By Monday morning, another monument to the pope, in Stalowa Wola in eastern Poland, was also defaced.
On Friday morning, the Lodz Prosecutor’s Office announced the arrest of a 25-year-old man, who was charged with defacing the monument and insulting the feelings of believers. If convicted, he faces up to two years in prison. The outlet RMF24 claimed there were more perpetrators, and that the attack was caught on security cameras at the entrance to the cathedral.
The statue in Lodz had been doused with red paint, the pontiff’s face had been painted yellow, and the pedestal inscribed with “maxima culpa” (ultimate fault). Authorities believe this was a reference to the title of Dutch journalist Ekke Overbeek’s book, published in Poland last month.
Overbeek has argued that the future pope, as archbishop of Krakow, covered up the sexual abuse of boys by at least three Catholic priests during the 1970s.
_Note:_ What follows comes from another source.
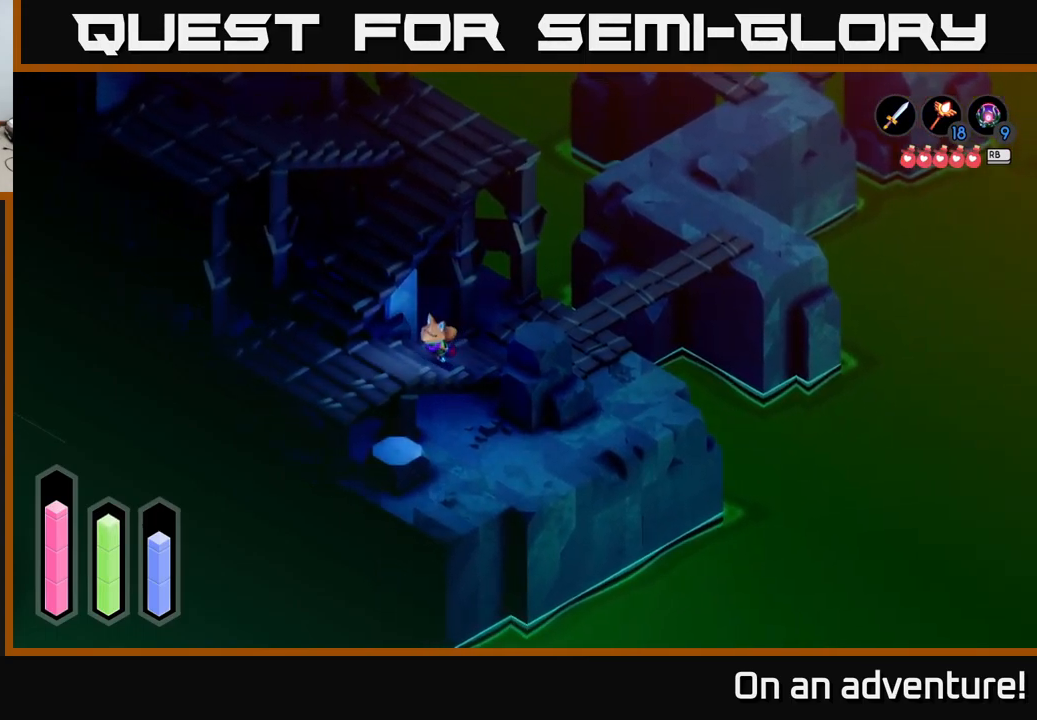
{"buttons": ["A"], "left_stick": "up", "right_stick": "center", "events": [[167, "left_stick", "left"], [300, "left_stick", "up-left"], [450, "left_stick", "up"]]}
Similar claims were made in a documentary journalist Marcin Gutowski made for the Polish channel TV24, which aired in early March.
John Paul II was born Karol Wojtyla, and is the only Pole to become the head of the Roman Catholic Church to date. From 1964 to his election in 1978, he was the archbishop of Krakow. His elevation has been widely credited with the rise of anti-Communist advocacy in Poland in the 1980s. John Paul II died in 2005 and was declared a saint in 2014.
Polish authorities have responded to the claims by saying all accusations of sexual abuse need to be thoroughly investigated, but defended the late pontiff by saying his critics relied on lies fabricated by the Communist government and that the Catholic church had been in a difficult situation at the time.